Ekphrasis in Photography Lyrics: Methods of Representation
Author(s) -
Мария Самаркина
Publication year - 2019
Publication title -
slavânskij mir v tretʹem tysâčeletii
Language(s) - English
Resource type - Journals
eISSN - 2782-442X
pISSN - 2412-6446
DOI - 10.31168/2412-6446.2019.14.1-2.13
Subject(s) - lyrics , photography , painting , art , subject (documents) , poetry , literature , representation (politics) , stanza , snapshot (computer storage) , bella , visual arts , history , computer science , library science , political science , nuclear physics , law , operating system , physics , politics
The article deals with ekphrasis (verbal description of visual artworks) in lyrics about photography. The purpose of this article is to clarify the possibility of using the term “ekphrasis” in relation to photographic lyrics and to divide the phenomena of photopoetics and photoekphrasis.

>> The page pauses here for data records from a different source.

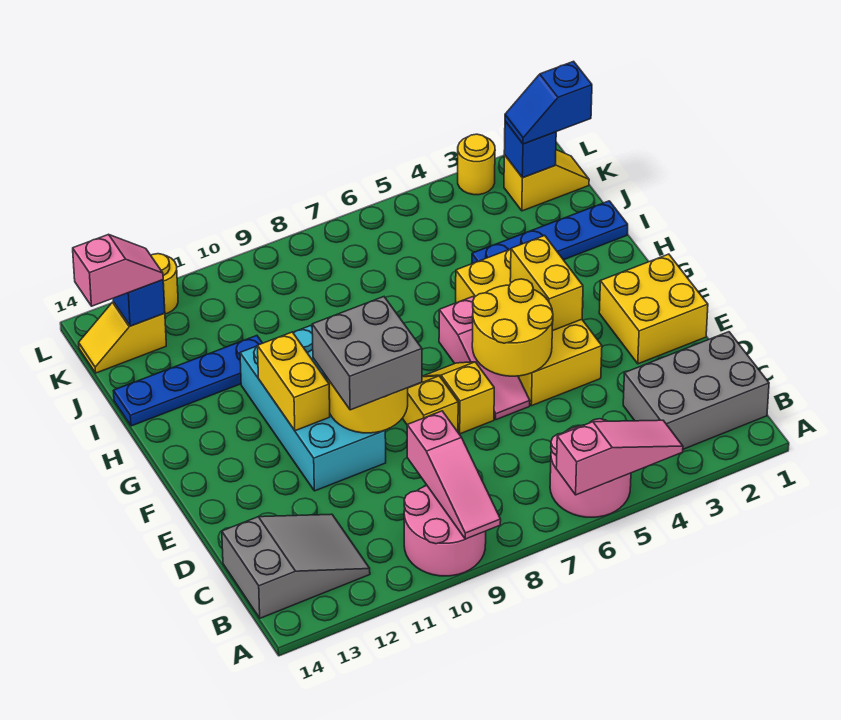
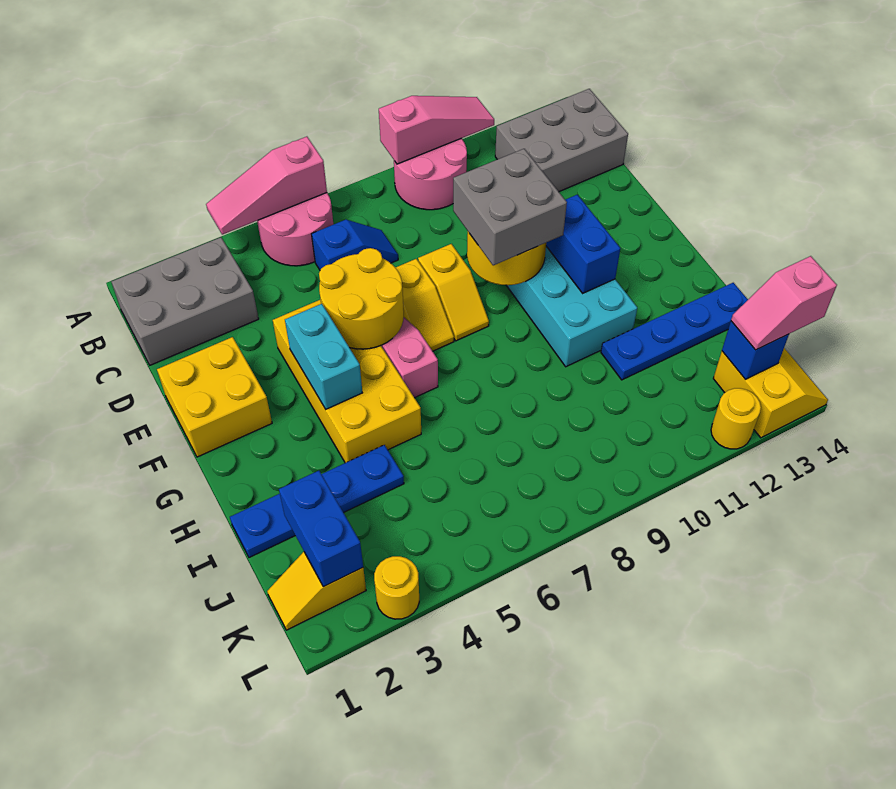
pink 1x3 slope [407,411,501,539] -> pink 1x3 slope turned to [379,96,494,164]
grey 2x3 slope [222,514,370,618] -> grey 2x3 brick [495,89,628,192]
yellow 1x2 brick [510,236,583,331] -> cyan 1x2 brick [285,304,362,409]
yellow 1x2 brick [258,332,330,431] -> blue 1x2 brick [546,195,620,293]
blue 1x2 slope [505,61,592,144] -> blue 1x2 slope moved to [312,220,398,270]
blue 1x1 brick [504,121,556,178] -> blue 1x2 brick [279,471,363,587]
yellow 1x2 slope [79,302,166,373] -> yellow 2x2 slope [713,348,828,438]

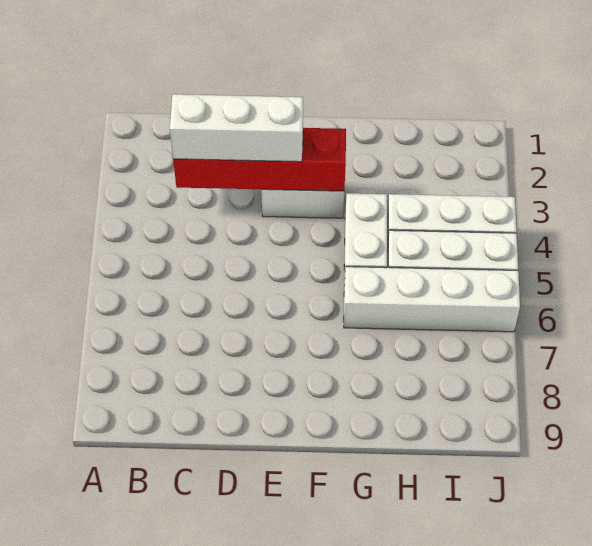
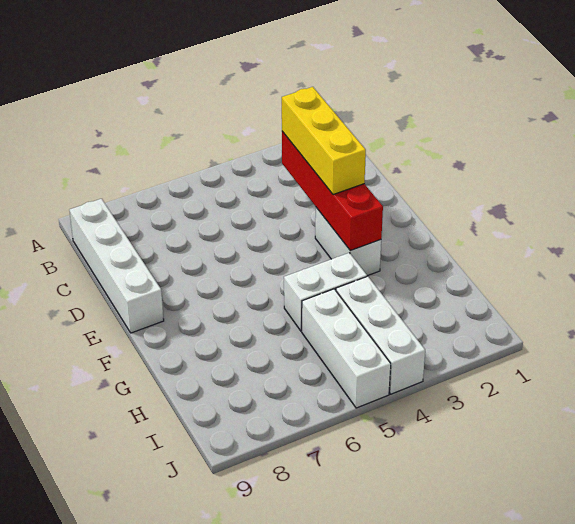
white 1x3 brick [170,94,303,162] -> yellow 1x3 brick [282,87,366,195]
white 1x4 brick [344,267,520,332] -> white 1x4 brick moved to [69,199,164,333]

The difference becomes obvious as we analyze the following texts: “Photograph from September 11” and “Hitler’s First Photograph” by Polish poet Wislawa Szymborska, “A Snapshot” by Russian poet Bella Akhmadulina and “From the Album” by Russian poet Genrikh Sapgir. The four texts are characterized by a special timing structure: past, present and future, with some regularity, exist within the description of the same photographs. In addition, the space of all four texts is open. This is a feature not only of photoekphrasis, but also of photopoetics as a type of visual poetry, which does not depend on the type of description. In all four texts, the author's position is inevitably present and recognized. In the first three cases, we know the picture or the person to which the subject refers. In the fourth one, the poet refers to his personal archives or memories. But “Hitler’s First Photograph” refers to the well-known historical personality only in the title and some mentions in the text. Thus, in our opinion, only “Photograph from September 11” by Wislawa Szymborska and “A Snapshot” by Bella Akhmadulina can be considered as ekphrasis. However, “From the Album” by Genrikh Sapgir and “Hitler’s First Photograph” by Szymborska features photographic discourse and fragmentary descriptions to create a photopoetic text, but not an ekphrasis. Apparently, the ekphrasis of a photograph is not only a description of one specific and existing in common culture photograph, but also a restoration of its poetics in a lyrical text.